The stretch from the line with "- smartphone [421,373,452,401]" through the line with "coffee table [244,305,383,399]" in the records below: write it out exactly, and nothing else.

[Opening RECORD EXCERPTS section]

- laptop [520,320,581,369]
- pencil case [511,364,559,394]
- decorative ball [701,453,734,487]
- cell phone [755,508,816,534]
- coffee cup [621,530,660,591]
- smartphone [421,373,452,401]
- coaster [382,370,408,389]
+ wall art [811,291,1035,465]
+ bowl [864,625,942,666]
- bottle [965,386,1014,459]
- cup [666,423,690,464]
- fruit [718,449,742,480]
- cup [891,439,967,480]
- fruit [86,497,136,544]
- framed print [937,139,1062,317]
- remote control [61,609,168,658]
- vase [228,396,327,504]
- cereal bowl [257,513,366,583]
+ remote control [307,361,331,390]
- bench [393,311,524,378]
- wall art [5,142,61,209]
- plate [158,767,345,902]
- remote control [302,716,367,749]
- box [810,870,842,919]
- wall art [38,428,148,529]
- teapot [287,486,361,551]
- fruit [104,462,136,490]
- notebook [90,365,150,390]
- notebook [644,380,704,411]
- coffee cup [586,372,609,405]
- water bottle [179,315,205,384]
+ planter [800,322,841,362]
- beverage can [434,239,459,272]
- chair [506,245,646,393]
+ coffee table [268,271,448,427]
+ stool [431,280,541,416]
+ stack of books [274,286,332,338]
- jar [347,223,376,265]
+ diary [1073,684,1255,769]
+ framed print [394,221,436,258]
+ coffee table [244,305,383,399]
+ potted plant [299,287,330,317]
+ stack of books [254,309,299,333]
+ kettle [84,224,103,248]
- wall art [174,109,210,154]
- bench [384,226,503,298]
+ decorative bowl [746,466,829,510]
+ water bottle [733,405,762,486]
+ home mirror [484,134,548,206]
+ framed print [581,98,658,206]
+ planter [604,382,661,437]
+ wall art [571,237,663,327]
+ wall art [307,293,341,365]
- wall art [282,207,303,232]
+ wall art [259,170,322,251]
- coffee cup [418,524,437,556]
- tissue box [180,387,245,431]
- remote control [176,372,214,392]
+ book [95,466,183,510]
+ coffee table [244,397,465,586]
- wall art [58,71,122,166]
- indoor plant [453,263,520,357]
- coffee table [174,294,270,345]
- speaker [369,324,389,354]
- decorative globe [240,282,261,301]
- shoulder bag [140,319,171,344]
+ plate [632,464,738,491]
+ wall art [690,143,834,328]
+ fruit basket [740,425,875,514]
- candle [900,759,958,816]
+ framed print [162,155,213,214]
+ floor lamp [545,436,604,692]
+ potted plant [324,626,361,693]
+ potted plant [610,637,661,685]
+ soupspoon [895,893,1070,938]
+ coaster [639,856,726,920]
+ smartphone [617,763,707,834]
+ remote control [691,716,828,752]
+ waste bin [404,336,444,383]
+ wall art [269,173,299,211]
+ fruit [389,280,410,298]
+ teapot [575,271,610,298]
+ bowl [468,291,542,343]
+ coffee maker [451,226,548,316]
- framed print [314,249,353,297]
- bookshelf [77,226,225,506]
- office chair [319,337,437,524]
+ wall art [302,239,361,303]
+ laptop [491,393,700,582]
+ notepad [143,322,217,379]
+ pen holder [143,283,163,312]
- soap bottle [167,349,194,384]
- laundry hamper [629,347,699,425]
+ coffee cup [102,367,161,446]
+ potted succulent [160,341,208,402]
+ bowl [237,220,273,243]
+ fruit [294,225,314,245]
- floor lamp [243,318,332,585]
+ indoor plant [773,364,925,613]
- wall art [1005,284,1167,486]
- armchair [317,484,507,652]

[Closing RECORD EXCERPTS section]

EXPECTED ANSWER
- smartphone [421,373,452,401]
- coaster [382,370,408,389]
+ wall art [811,291,1035,465]
+ bowl [864,625,942,666]
- bottle [965,386,1014,459]
- cup [666,423,690,464]
- fruit [718,449,742,480]
- cup [891,439,967,480]
- fruit [86,497,136,544]
- framed print [937,139,1062,317]
- remote control [61,609,168,658]
- vase [228,396,327,504]
- cereal bowl [257,513,366,583]
+ remote control [307,361,331,390]
- bench [393,311,524,378]
- wall art [5,142,61,209]
- plate [158,767,345,902]
- remote control [302,716,367,749]
- box [810,870,842,919]
- wall art [38,428,148,529]
- teapot [287,486,361,551]
- fruit [104,462,136,490]
- notebook [90,365,150,390]
- notebook [644,380,704,411]
- coffee cup [586,372,609,405]
- water bottle [179,315,205,384]
+ planter [800,322,841,362]
- beverage can [434,239,459,272]
- chair [506,245,646,393]
+ coffee table [268,271,448,427]
+ stool [431,280,541,416]
+ stack of books [274,286,332,338]
- jar [347,223,376,265]
+ diary [1073,684,1255,769]
+ framed print [394,221,436,258]
+ coffee table [244,305,383,399]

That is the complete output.